Thank you so much! They may not even know how to edit it. It seems like they have no experience with cats like this, which is very sad.
My man helps unsocialized kittens and cats at a shelter and so does a friend of mine. I help a little too when I can. Sometimes you do need to pet them when they don’t want you to but when they give in to it and start to love it, it’s so awesome. It’s sad that so many believe it’s not possible.
You’re welcome, Tina. We’ve edited the article—hopefully, this will make the potential of these older kitties more clear to readers! To be clear, the author—Dr.
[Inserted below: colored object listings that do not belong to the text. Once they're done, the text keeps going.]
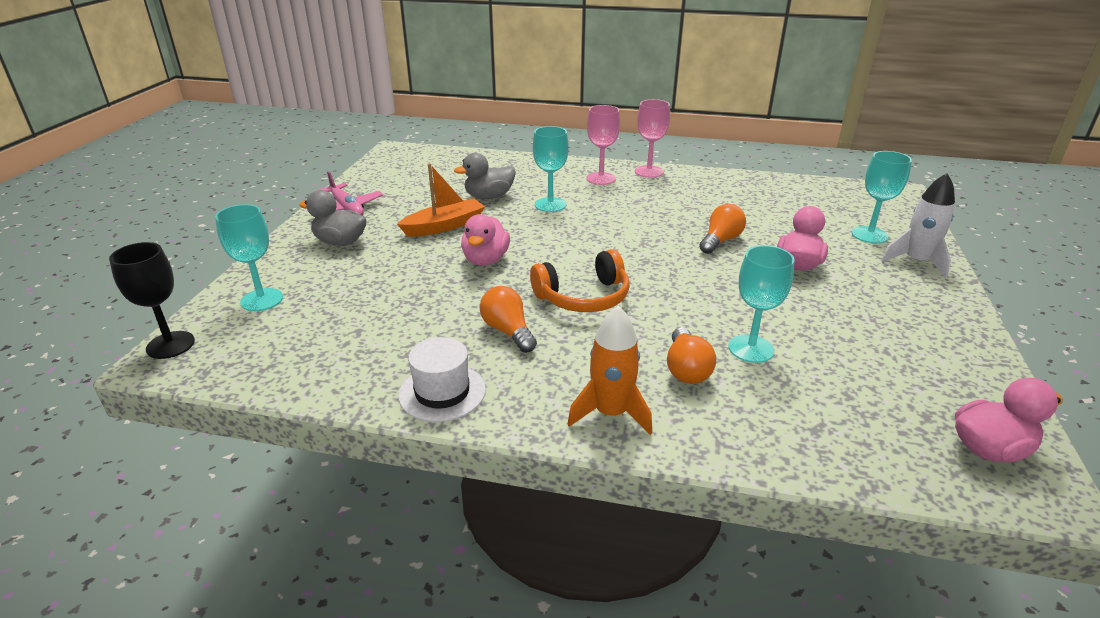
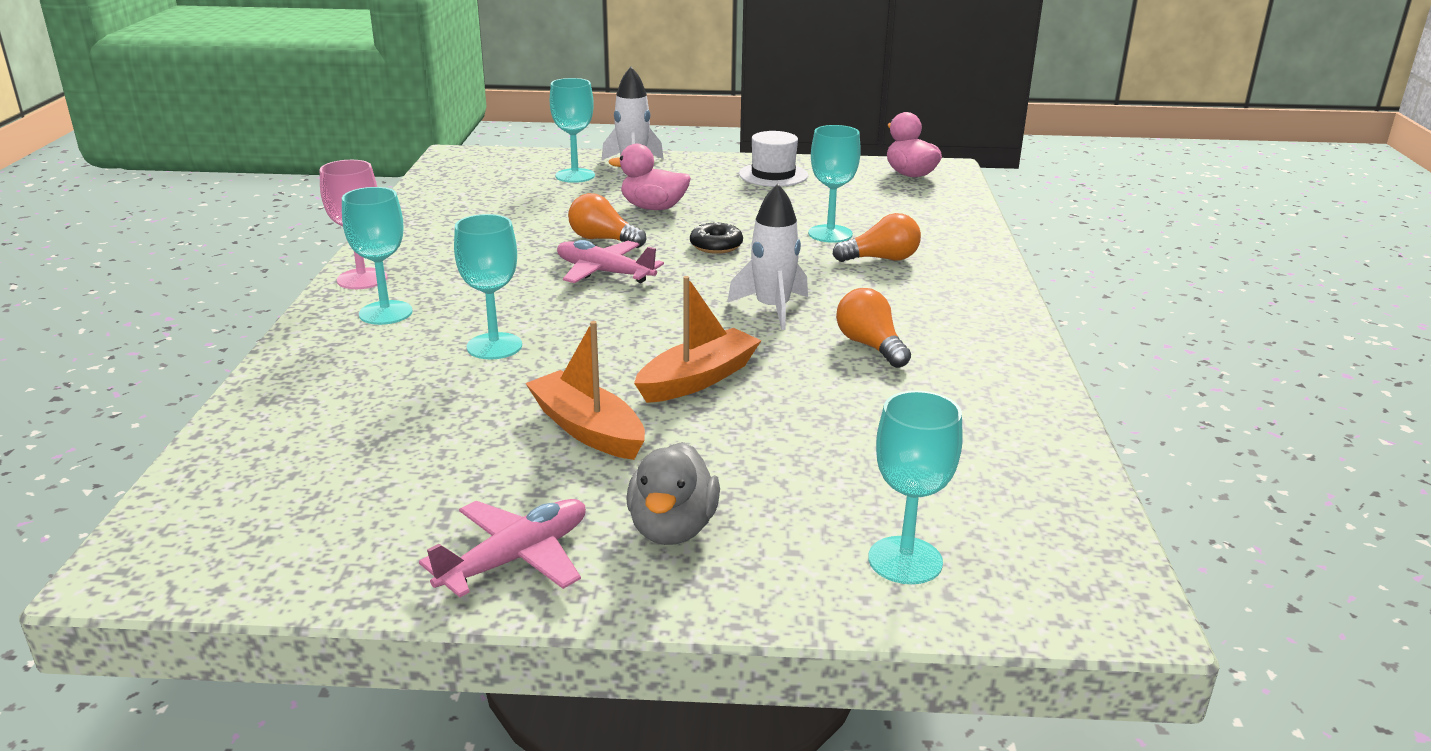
camera: 100 degrees left, 5 degrees down
black goblet [109,242,195,359] -> none
white hat [398,337,486,422] -> white hat moved to [739,131,808,187]
grey duck [454,153,516,199] -> none
pink duck [461,214,510,266] -> orange boat [634,276,761,403]
orange light bulb [480,286,537,353] -> orange light bulb turned 105 degrees clockwise [836,288,911,368]
orange headphones [530,249,630,312] -> white rocket [727,183,808,330]
orange rocket [567,306,652,435] -> none
pink goblet [586,105,620,185] -> turquoise goblet [342,187,413,325]
none -> pink plane [557,240,664,283]
none -> black donut [690,222,743,254]

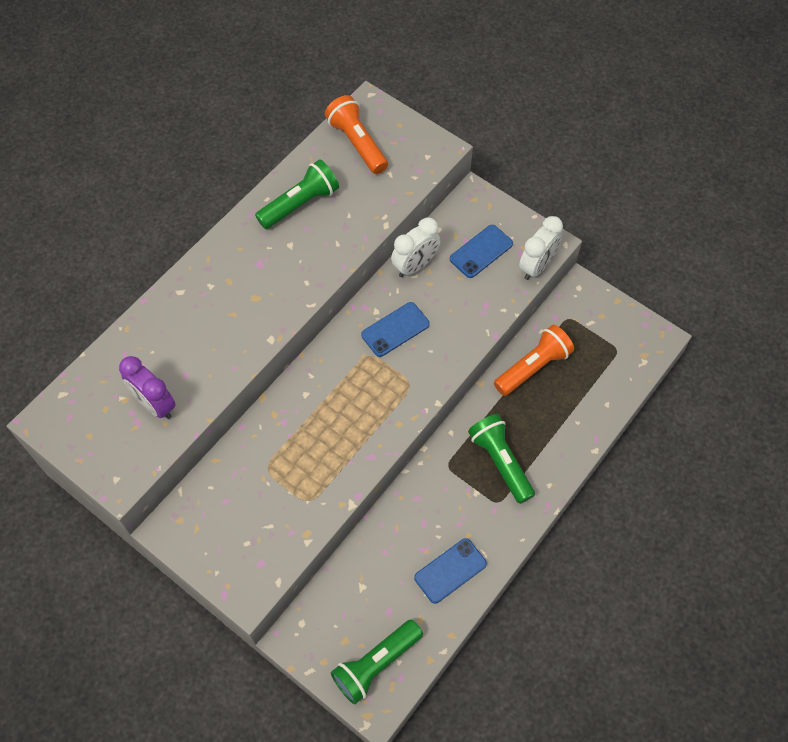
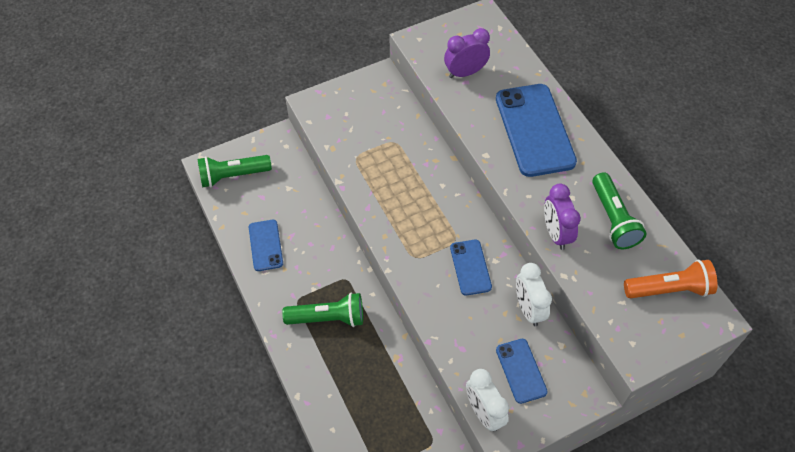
camera: 115 degrees right, 5 degrees down
green flashlight [331,619,423,704] -> green flashlight turned 90 degrees counterclockwise [197,155,272,187]
orange flashlight [494,325,574,396] -> none
none -> blue phone [496,84,577,177]
none -> purple clock [544,184,580,250]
Joanna Woodnutt—is an experienced veterinarian, writer, and the owner of a veterinary writing agency. She’s well-researched, thoughtful, and someone I very much respect. After I brought this concern to her, she explained that this statement is based on the scientific consensus regarding the development of the kitten’s brain. While it is absolutely possible, as you’ve observed, to help a cat adapt to contact with humans at any stage of life, it is not technically possible to “socialize” that cat the same way that a very young kitten can be socialized. However, Dr. Woodnutt agreed that the presentation was misleading and didn’t want anyone to get the wrong impression, so we’ve worked together to edit it. Thanks again for the help!
Thank you for this helpful article. My kitten is almost 7 months old. Her litter of four was trapped and placed in a loving foster care home with other animals. Two of the litter were not social. Ziggy was super friendly and Muffin was shy but approachable. I chose Muffin because I wanted a female and we are a quiet retired couple. Low stress for her, with lots of love, play and kindlness. She is bonding with me, as I spend all day with her. This is after less than two weeks. She will cuddle with me on the couch if I don’t pick her up and play fishing pole with feather games. I want to clicker train. She come running when I shake the treat tin!